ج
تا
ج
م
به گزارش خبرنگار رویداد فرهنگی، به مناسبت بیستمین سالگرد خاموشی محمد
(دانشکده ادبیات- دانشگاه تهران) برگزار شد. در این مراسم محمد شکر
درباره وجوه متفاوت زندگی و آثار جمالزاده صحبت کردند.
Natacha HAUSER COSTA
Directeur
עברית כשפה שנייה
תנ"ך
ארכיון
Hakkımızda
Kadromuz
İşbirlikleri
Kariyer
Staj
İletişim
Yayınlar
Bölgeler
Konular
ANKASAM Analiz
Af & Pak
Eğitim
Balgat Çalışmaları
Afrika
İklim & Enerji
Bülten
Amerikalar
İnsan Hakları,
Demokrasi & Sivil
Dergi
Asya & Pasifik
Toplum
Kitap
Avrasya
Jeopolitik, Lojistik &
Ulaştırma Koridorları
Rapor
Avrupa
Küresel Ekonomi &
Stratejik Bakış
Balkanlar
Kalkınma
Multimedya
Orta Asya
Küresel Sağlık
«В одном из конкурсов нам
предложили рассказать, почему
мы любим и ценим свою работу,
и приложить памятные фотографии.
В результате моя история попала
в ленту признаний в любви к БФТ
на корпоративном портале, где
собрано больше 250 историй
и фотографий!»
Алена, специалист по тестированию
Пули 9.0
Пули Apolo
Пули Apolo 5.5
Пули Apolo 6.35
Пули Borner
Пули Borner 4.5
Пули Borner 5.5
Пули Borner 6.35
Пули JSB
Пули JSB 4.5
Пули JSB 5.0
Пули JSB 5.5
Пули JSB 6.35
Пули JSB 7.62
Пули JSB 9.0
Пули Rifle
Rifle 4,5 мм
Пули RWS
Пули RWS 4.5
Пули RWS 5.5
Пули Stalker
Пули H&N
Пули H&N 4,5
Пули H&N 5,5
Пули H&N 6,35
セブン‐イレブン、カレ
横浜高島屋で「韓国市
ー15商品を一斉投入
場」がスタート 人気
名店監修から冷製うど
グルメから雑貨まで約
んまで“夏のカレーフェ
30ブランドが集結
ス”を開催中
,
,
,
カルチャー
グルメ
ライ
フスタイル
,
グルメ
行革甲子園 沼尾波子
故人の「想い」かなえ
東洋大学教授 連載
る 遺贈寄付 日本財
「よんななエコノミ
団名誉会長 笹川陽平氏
+--
Instructions to follow:
Retype the entries precisely as they stand.

Task output:
ج
تا
ج
م
به گزارش خبرنگار رویداد فرهنگی، به مناسبت بیستمین سالگرد خاموشی محمد
(دانشکده ادبیات- دانشگاه تهران) برگزار شد. در این مراسم محمد شکر
درباره وجوه متفاوت زندگی و آثار جمالزاده صحبت کردند.
Natacha HAUSER COSTA
Directeur
עברית כשפה שנייה
תנ"ך
ארכיון
Hakkımızda
Kadromuz
İşbirlikleri
Kariyer
Staj
İletişim
Yayınlar
Bölgeler
Konular
ANKASAM Analiz
Af & Pak
Eğitim
Balgat Çalışmaları
Afrika
İklim & Enerji
Bülten
Amerikalar
İnsan Hakları,
Demokrasi & Sivil
Dergi
Asya & Pasifik
Toplum
Kitap
Avrasya
Jeopolitik, Lojistik &
Ulaştırma Koridorları
Rapor
Avrupa
Küresel Ekonomi &
Stratejik Bakış
Balkanlar
Kalkınma
Multimedya
Orta Asya
Küresel Sağlık
«В одном из конкурсов нам
предложили рассказать, почему
мы любим и ценим свою работу,
и приложить памятные фотографии.
В результате моя история попала
в ленту признаний в любви к БФТ
на корпоративном портале, где
собрано больше 250 историй
и фотографий!»
Алена, специалист по тестированию
Пули 9.0
Пули Apolo
Пули Apolo 5.5
Пули Apolo 6.35
Пули Borner
Пули Borner 4.5
Пули Borner 5.5
Пули Borner 6.35
Пули JSB
Пули JSB 4.5
Пули JSB 5.0
Пули JSB 5.5
Пули JSB 6.35
Пули JSB 7.62
Пули JSB 9.0
Пули Rifle
Rifle 4,5 мм
Пули RWS
Пули RWS 4.5
Пули RWS 5.5
Пули Stalker
Пули H&N
Пули H&N 4,5
Пули H&N 5,5
Пули H&N 6,35
セブン‐イレブン、カレ
横浜高島屋で「韓国市
ー15商品を一斉投入
場」がスタート 人気
名店監修から冷製うど
グルメから雑貨まで約
んまで“夏のカレーフェ
30ブランドが集結
ス”を開催中
,
,
,
カルチャー
グルメ
ライ
フスタイル
,
グルメ
行革甲子園 沼尾波子
故人の「想い」かなえ
東洋大学教授 連載
る 遺贈寄付 日本財
「よんななエコノミ
団名誉会長 笹川陽平氏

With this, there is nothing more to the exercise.